■ Provided data ■
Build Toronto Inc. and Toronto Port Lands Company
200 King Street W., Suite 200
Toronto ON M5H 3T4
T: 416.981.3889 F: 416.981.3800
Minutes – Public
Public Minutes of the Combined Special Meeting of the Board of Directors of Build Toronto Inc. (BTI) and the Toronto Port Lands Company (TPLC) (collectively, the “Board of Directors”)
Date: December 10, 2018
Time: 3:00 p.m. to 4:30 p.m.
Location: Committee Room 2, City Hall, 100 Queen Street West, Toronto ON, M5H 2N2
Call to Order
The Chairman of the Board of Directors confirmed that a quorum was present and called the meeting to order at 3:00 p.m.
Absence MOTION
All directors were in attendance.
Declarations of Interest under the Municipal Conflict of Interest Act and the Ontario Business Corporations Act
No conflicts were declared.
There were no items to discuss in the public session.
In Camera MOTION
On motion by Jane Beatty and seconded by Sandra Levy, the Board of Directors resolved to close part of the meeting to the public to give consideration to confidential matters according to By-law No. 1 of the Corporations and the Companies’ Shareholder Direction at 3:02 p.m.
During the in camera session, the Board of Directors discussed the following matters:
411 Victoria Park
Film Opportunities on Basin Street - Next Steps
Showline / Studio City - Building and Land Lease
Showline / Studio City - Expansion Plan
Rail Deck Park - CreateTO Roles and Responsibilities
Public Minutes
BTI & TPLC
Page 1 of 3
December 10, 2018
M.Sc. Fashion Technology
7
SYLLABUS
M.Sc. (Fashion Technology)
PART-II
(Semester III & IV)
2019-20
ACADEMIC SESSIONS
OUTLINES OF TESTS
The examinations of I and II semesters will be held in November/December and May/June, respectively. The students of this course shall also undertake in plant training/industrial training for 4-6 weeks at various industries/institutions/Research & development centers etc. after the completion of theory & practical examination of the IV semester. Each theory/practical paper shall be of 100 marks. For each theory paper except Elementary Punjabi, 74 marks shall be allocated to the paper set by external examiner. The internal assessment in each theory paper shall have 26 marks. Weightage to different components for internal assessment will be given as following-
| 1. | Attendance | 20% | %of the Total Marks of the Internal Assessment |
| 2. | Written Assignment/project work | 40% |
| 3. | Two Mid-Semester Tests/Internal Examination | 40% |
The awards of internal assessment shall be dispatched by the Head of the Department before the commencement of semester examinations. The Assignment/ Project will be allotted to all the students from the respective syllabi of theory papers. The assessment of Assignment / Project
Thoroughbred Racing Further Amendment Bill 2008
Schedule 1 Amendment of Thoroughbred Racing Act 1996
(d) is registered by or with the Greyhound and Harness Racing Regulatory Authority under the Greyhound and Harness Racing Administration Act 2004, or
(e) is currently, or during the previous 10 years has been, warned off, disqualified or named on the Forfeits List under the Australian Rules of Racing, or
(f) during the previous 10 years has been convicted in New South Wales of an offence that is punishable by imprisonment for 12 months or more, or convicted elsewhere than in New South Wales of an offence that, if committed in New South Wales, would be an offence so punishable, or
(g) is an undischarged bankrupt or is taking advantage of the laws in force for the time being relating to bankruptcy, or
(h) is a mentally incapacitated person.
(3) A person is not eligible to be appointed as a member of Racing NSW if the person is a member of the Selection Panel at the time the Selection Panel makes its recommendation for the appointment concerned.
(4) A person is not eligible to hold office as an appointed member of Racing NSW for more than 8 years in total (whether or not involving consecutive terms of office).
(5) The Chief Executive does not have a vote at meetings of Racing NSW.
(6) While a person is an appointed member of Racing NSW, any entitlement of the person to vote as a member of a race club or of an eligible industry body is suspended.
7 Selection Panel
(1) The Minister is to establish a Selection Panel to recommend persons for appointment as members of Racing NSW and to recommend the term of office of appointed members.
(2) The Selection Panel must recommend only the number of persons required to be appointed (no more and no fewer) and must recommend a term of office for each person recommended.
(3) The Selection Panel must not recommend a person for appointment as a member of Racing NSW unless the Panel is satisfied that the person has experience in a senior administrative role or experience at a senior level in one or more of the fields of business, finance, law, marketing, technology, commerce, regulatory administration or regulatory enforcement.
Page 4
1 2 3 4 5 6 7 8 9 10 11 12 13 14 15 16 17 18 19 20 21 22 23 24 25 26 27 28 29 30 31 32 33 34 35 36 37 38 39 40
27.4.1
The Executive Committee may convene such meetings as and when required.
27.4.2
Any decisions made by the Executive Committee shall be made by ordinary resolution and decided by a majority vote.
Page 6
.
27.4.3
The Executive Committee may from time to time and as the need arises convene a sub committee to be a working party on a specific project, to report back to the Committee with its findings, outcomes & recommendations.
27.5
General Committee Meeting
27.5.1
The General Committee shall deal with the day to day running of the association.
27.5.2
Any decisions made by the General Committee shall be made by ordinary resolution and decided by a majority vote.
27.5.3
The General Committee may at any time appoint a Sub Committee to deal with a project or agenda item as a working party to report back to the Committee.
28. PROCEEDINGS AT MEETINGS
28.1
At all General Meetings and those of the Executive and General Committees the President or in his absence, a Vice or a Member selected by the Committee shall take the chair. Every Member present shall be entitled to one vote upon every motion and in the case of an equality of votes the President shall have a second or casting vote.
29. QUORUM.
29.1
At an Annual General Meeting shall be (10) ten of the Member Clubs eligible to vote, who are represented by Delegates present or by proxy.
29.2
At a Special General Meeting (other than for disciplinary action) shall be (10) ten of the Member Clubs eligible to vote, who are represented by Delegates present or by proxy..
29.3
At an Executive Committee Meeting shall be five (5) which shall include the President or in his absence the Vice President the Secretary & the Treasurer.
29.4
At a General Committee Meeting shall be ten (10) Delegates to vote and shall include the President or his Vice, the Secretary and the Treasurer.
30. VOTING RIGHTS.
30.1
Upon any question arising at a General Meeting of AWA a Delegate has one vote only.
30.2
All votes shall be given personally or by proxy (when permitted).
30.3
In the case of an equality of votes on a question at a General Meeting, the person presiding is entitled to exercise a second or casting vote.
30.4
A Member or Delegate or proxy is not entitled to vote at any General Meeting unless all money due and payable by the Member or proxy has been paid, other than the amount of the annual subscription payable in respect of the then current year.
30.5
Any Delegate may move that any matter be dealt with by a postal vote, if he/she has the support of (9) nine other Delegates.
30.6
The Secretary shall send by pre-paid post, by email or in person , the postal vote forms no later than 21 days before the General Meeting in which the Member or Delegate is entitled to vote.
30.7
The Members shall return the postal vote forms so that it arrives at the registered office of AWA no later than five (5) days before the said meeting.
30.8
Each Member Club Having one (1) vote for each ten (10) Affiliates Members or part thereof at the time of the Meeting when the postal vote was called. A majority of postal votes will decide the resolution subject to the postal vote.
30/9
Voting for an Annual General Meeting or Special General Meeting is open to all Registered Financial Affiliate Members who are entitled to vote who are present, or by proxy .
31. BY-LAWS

■ Goal of the exercise ■
Every line above needs to be repeated exactly as shown.

■ Reply to the task ■
Build Toronto Inc. and Toronto Port Lands Company
200 King Street W., Suite 200
Toronto ON M5H 3T4
T: 416.981.3889 F: 416.981.3800
Minutes – Public
Public Minutes of the Combined Special Meeting of the Board of Directors of Build Toronto Inc. (BTI) and the Toronto Port Lands Company (TPLC) (collectively, the “Board of Directors”)
Date: December 10, 2018
Time: 3:00 p.m. to 4:30 p.m.
Location: Committee Room 2, City Hall, 100 Queen Street West, Toronto ON, M5H 2N2
Call to Order
The Chairman of the Board of Directors confirmed that a quorum was present and called the meeting to order at 3:00 p.m.
Absence MOTION
All directors were in attendance.
Declarations of Interest under the Municipal Conflict of Interest Act and the Ontario Business Corporations Act
No conflicts were declared.
There were no items to discuss in the public session.
In Camera MOTION
On motion by Jane Beatty and seconded by Sandra Levy, the Board of Directors resolved to close part of the meeting to the public to give consideration to confidential matters according to By-law No. 1 of the Corporations and the Companies’ Shareholder Direction at 3:02 p.m.
During the in camera session, the Board of Directors discussed the following matters:
411 Victoria Park
Film Opportunities on Basin Street - Next Steps
Showline / Studio City - Building and Land Lease
Showline / Studio City - Expansion Plan
Rail Deck Park - CreateTO Roles and Responsibilities
Public Minutes
BTI & TPLC
Page 1 of 3
December 10, 2018
M.Sc. Fashion Technology
7
SYLLABUS
M.Sc. (Fashion Technology)
PART-II
(Semester III & IV)
2019-20
ACADEMIC SESSIONS
OUTLINES OF TESTS
The examinations of I and II semesters will be held in November/December and May/June, respectively. The students of this course shall also undertake in plant training/industrial training for 4-6 weeks at various industries/institutions/Research & development centers etc. after the completion of theory & practical examination of the IV semester. Each theory/practical paper shall be of 100 marks. For each theory paper except Elementary Punjabi, 74 marks shall be allocated to the paper set by external examiner. The internal assessment in each theory paper shall have 26 marks. Weightage to different components for internal assessment will be given as following-
| 1. | Attendance | 20% | %of the Total Marks of the Internal Assessment |
| 2. | Written Assignment/project work | 40% |
| 3. | Two Mid-Semester Tests/Internal Examination | 40% |
The awards of internal assessment shall be dispatched by the Head of the Department before the commencement of semester examinations. The Assignment/ Project will be allotted to all the students from the respective syllabi of theory papers. The assessment of Assignment / Project
Thoroughbred Racing Further Amendment Bill 2008
Schedule 1 Amendment of Thoroughbred Racing Act 1996
(d) is registered by or with the Greyhound and Harness Racing Regulatory Authority under the Greyhound and Harness Racing Administration Act 2004, or
(e) is currently, or during the previous 10 years has been, warned off, disqualified or named on the Forfeits List under the Australian Rules of Racing, or
(f) during the previous 10 years has been convicted in New South Wales of an offence that is punishable by imprisonment for 12 months or more, or convicted elsewhere than in New South Wales of an offence that, if committed in New South Wales, would be an offence so punishable, or
(g) is an undischarged bankrupt or is taking advantage of the laws in force for the time being relating to bankruptcy, or
(h) is a mentally incapacitated person.
(3) A person is not eligible to be appointed as a member of Racing NSW if the person is a member of the Selection Panel at the time the Selection Panel makes its recommendation for the appointment concerned.
(4) A person is not eligible to hold office as an appointed member of Racing NSW for more than 8 years in total (whether or not involving consecutive terms of office).
(5) The Chief Executive does not have a vote at meetings of Racing NSW.
(6) While a person is an appointed member of Racing NSW, any entitlement of the person to vote as a member of a race club or of an eligible industry body is suspended.
7 Selection Panel
(1) The Minister is to establish a Selection Panel to recommend persons for appointment as members of Racing NSW and to recommend the term of office of appointed members.
(2) The Selection Panel must recommend only the number of persons required to be appointed (no more and no fewer) and must recommend a term of office for each person recommended.
(3) The Selection Panel must not recommend a person for appointment as a member of Racing NSW unless the Panel is satisfied that the person has experience in a senior administrative role or experience at a senior level in one or more of the fields of business, finance, law, marketing, technology, commerce, regulatory administration or regulatory enforcement.
Page 4
1 2 3 4 5 6 7 8 9 10 11 12 13 14 15 16 17 18 19 20 21 22 23 24 25 26 27 28 29 30 31 32 33 34 35 36 37 38 39 40
27.4.1
The Executive Committee may convene such meetings as and when required.
27.4.2
Any decisions made by the Executive Committee shall be made by ordinary resolution and decided by a majority vote.
Page 6
.
27.4.3
The Executive Committee may from time to time and as the need arises convene a sub committee to be a working party on a specific project, to report back to the Committee with its findings, outcomes & recommendations.
27.5
General Committee Meeting
27.5.1
The General Committee shall deal with the day to day running of the association.
27.5.2
Any decisions made by the General Committee shall be made by ordinary resolution and decided by a majority vote.
27.5.3
The General Committee may at any time appoint a Sub Committee to deal with a project or agenda item as a working party to report back to the Committee.
28. PROCEEDINGS AT MEETINGS
28.1
At all General Meetings and those of the Executive and General Committees the President or in his absence, a Vice or a Member selected by the Committee shall take the chair. Every Member present shall be entitled to one vote upon every motion and in the case of an equality of votes the President shall have a second or casting vote.
29. QUORUM.
29.1
At an Annual General Meeting shall be (10) ten of the Member Clubs eligible to vote, who are represented by Delegates present or by proxy.
29.2
At a Special General Meeting (other than for disciplinary action) shall be (10) ten of the Member Clubs eligible to vote, who are represented by Delegates present or by proxy..
29.3
At an Executive Committee Meeting shall be five (5) which shall include the President or in his absence the Vice President the Secretary & the Treasurer.
29.4
At a General Committee Meeting shall be ten (10) Delegates to vote and shall include the President or his Vice, the Secretary and the Treasurer.
30. VOTING RIGHTS.
30.1
Upon any question arising at a General Meeting of AWA a Delegate has one vote only.
30.2
All votes shall be given personally or by proxy (when permitted).
30.3
In the case of an equality of votes on a question at a General Meeting, the person presiding is entitled to exercise a second or casting vote.
30.4
A Member or Delegate or proxy is not entitled to vote at any General Meeting unless all money due and payable by the Member or proxy has been paid, other than the amount of the annual subscription payable in respect of the then current year.
30.5
Any Delegate may move that any matter be dealt with by a postal vote, if he/she has the support of (9) nine other Delegates.
30.6
The Secretary shall send by pre-paid post, by email or in person , the postal vote forms no later than 21 days before the General Meeting in which the Member or Delegate is entitled to vote.
30.7
The Members shall return the postal vote forms so that it arrives at the registered office of AWA no later than five (5) days before the said meeting.
30.8
Each Member Club Having one (1) vote for each ten (10) Affiliates Members or part thereof at the time of the Meeting when the postal vote was called. A majority of postal votes will decide the resolution subject to the postal vote.
30/9
Voting for an Annual General Meeting or Special General Meeting is open to all Registered Financial Affiliate Members who are entitled to vote who are present, or by proxy .
31. BY-LAWS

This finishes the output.